EXTRACT PROVIDED:

+++++

The solution to these two problems would be to separate the fluorophores spatially by the physical expansion of the specimen, in what is termed expansion microscopy (ExM). To then reach the molecular scale, one would combine ExM with optics-based super-resolution. This has been attempted numerous times, but the resulting performance typically reached only ~10 nm. The ExM gels are dim, because the fluorophores are diluted by the third power of the expansion factor, thus limiting optics techniques that prefer bright samples, as stimulated emission depletion (STED), or saturated structured illumination (SIM). In addition, the ExM gels need to be imaged in distilled water, which reduces the performance of techniques that rely on special buffers, as single molecule localization microscopy, SMLM.
A third class of optical super-resolution approaches is based on determining the higher-order statistical analysis of temporal fluctuations measured in a movie, e.g. super-resolution optical fluctuation imaging (SOFI) or super-resolution radial fluctuations (SRRF). The resolution of these approaches is inversely correlated to the distance between the fluorophores, and they do not require especially bright samples or special buffers, implying that they should benefit from ExM. To test this hypothesis, we combined X10 expansion microscopy with SRRF and established a technique we term one-step nanoscale expansion (ONE) microscopy. ONE was implemented using conventional confocal or epifluorescence microscopes and reached an imaging performance that enables imaging individual protein shapes. In October 2024, we published the concept of ONE microscopy (Shaib et al., 2024, doi: 10.1038/s41587-024-02431-9) in a collaborative effort of our three laboratories.

+++++

DATASET EXTRACT:
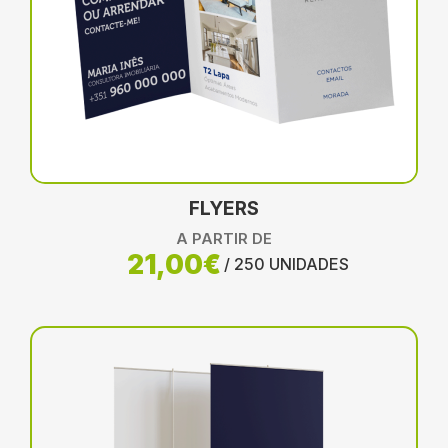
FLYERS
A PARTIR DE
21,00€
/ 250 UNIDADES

+++++

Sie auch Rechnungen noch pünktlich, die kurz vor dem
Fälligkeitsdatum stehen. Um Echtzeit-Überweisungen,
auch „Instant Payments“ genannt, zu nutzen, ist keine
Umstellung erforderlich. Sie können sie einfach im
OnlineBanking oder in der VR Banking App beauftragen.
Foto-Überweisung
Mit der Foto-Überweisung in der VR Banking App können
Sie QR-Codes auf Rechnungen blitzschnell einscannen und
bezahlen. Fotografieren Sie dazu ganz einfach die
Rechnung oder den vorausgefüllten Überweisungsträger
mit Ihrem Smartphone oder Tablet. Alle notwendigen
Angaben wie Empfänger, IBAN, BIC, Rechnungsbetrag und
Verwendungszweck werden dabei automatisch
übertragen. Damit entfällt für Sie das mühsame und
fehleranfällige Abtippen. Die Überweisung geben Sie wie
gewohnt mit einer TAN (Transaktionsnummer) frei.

+++++

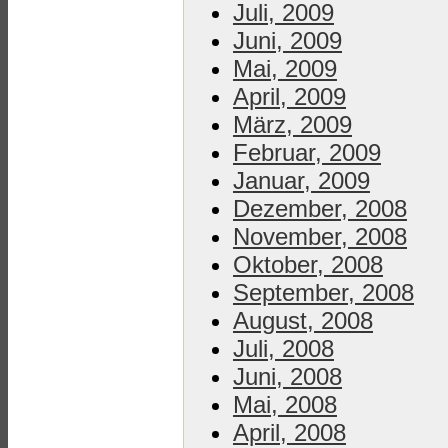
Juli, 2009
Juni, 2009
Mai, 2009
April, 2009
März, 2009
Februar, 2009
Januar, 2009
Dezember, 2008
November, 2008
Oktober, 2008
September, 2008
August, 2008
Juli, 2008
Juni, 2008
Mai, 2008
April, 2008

+++++

BRIEF A: In the text on expansion microscopy, what makes ExM gels dim?
BRIEF B: Give every technique that the text on expansion microscopy refers to by an abbreviation, with its full name and abbreviation.

EXPECTED ANSWER A: The fluorophores are diluted by the third power of the expansion factor.

EXPECTED ANSWER B:
- expansion microscopy (ExM)
- stimulated emission depletion (STED)
- saturated structured illumination (SIM)
- single molecule localization microscopy (SMLM)
- super-resolution optical fluctuation imaging (SOFI)
- super-resolution radial fluctuations (SRRF)
- one-step nanoscale expansion (ONE) microscopy